**Exercise input:**
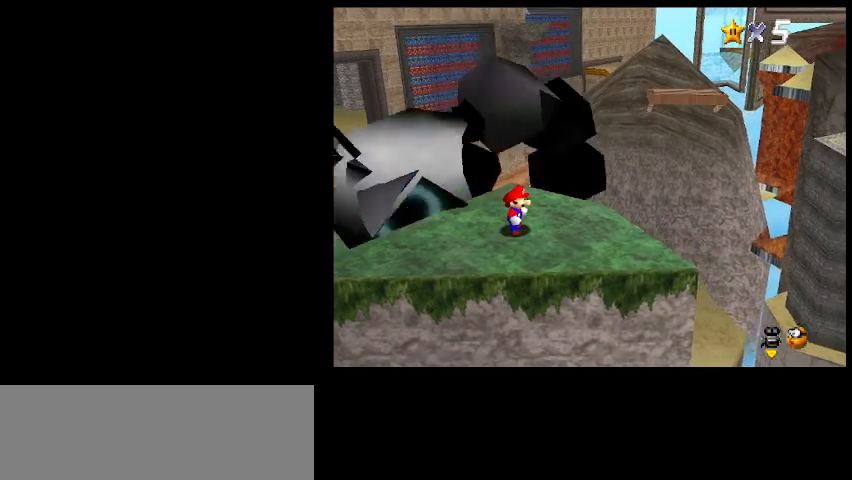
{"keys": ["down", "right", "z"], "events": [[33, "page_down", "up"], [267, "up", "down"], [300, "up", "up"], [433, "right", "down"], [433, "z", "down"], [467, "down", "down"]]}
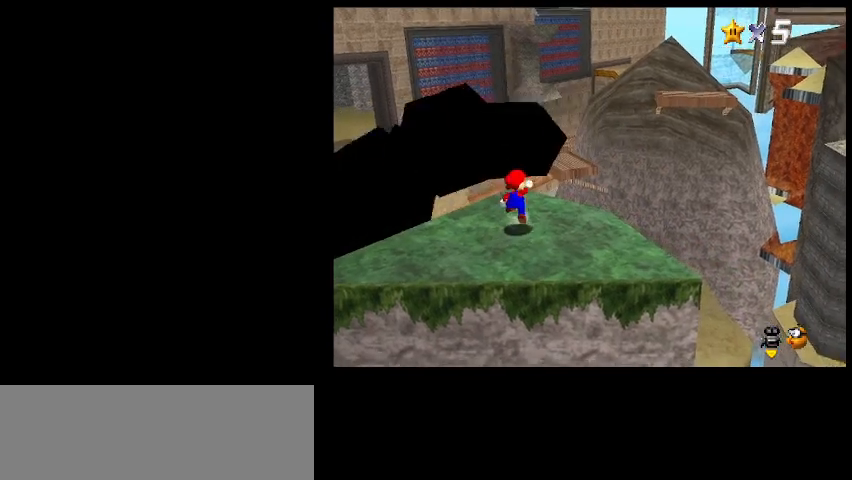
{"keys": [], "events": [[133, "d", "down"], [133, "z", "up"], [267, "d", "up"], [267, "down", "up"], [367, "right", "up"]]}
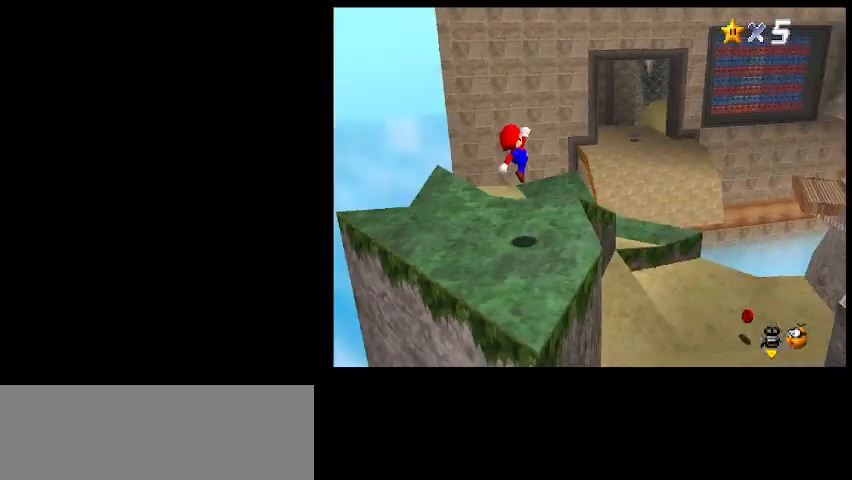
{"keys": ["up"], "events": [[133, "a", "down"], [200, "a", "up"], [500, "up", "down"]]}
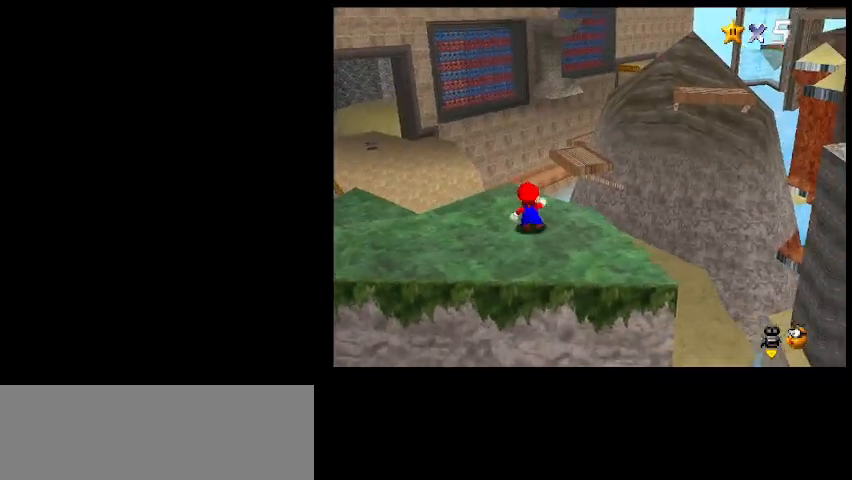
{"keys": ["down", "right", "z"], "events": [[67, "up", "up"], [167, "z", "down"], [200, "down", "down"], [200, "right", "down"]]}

==

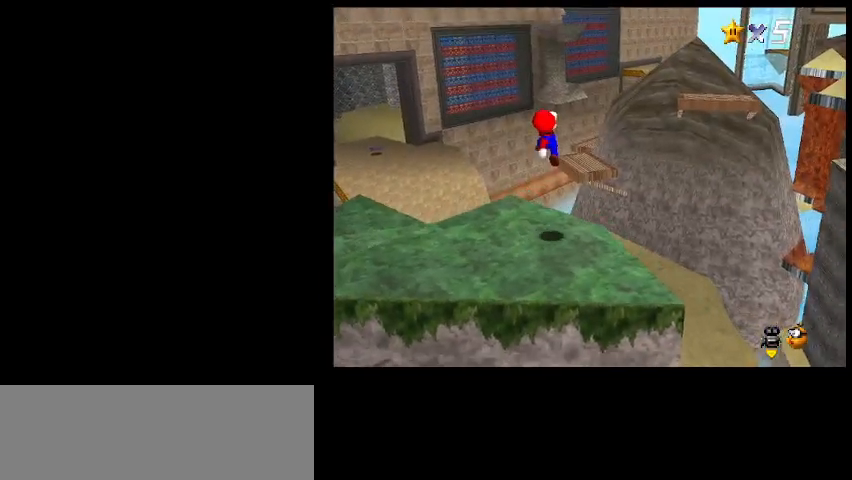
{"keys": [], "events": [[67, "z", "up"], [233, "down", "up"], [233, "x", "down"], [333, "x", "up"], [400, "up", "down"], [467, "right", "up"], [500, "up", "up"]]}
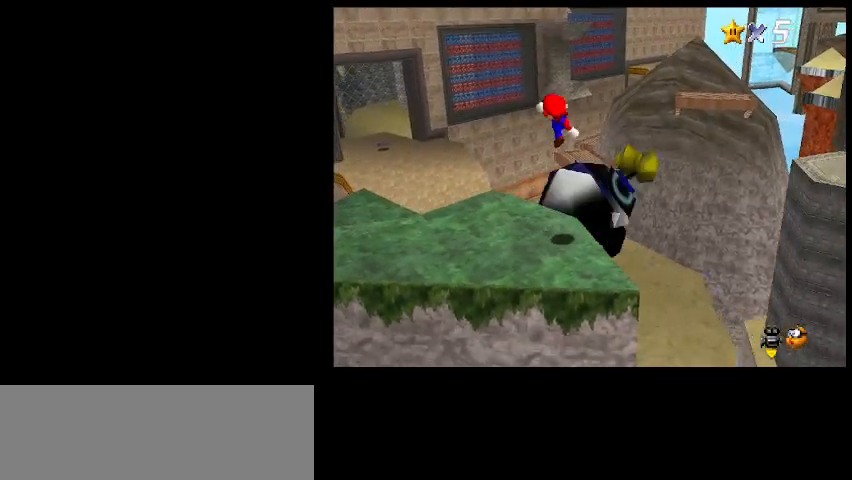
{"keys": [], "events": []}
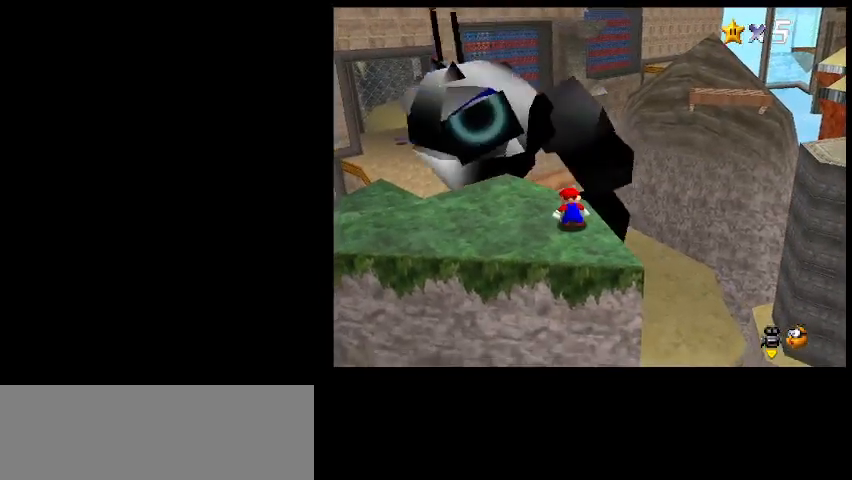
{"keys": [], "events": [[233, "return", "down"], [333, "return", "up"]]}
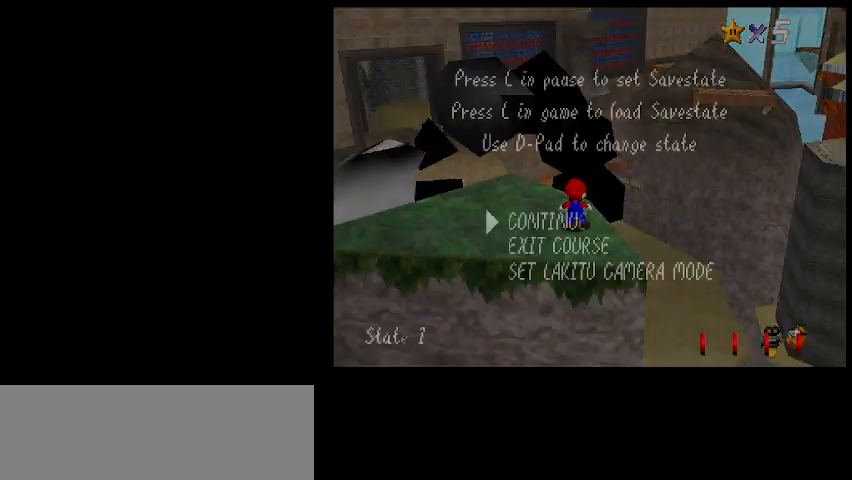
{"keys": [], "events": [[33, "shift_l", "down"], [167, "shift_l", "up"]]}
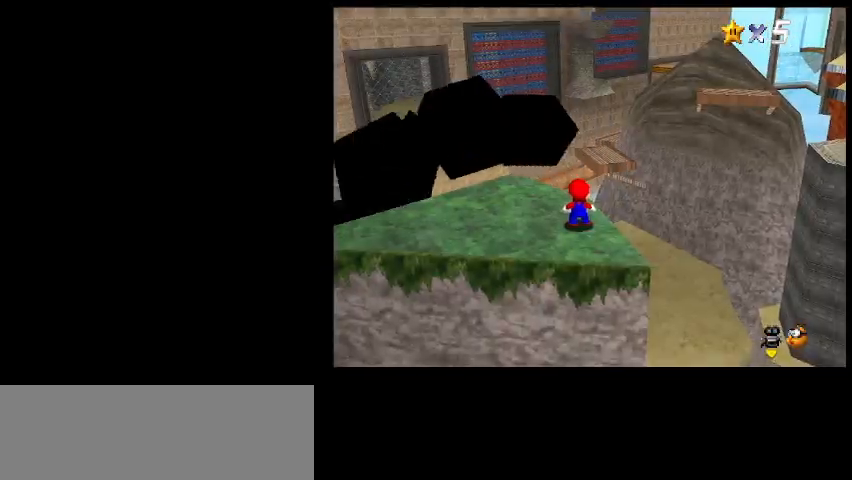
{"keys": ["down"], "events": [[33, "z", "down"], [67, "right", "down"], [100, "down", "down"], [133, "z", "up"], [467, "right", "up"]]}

**Task statement:**
Your task is to copy every line of the entries that contains the string "right".

**Output of the exercise:**
{"keys": ["down", "right", "z"], "events": [[33, "page_down", "up"], [267, "up", "down"], [300, "up", "up"], [433, "right", "down"], [433, "z", "down"], [467, "down", "down"]]}
{"keys": [], "events": [[133, "d", "down"], [133, "z", "up"], [267, "d", "up"], [267, "down", "up"], [367, "right", "up"]]}
{"keys": ["down", "right", "z"], "events": [[67, "up", "up"], [167, "z", "down"], [200, "down", "down"], [200, "right", "down"]]}
{"keys": [], "events": [[67, "z", "up"], [233, "down", "up"], [233, "x", "down"], [333, "x", "up"], [400, "up", "down"], [467, "right", "up"], [500, "up", "up"]]}
{"keys": ["down"], "events": [[33, "z", "down"], [67, "right", "down"], [100, "down", "down"], [133, "z", "up"], [467, "right", "up"]]}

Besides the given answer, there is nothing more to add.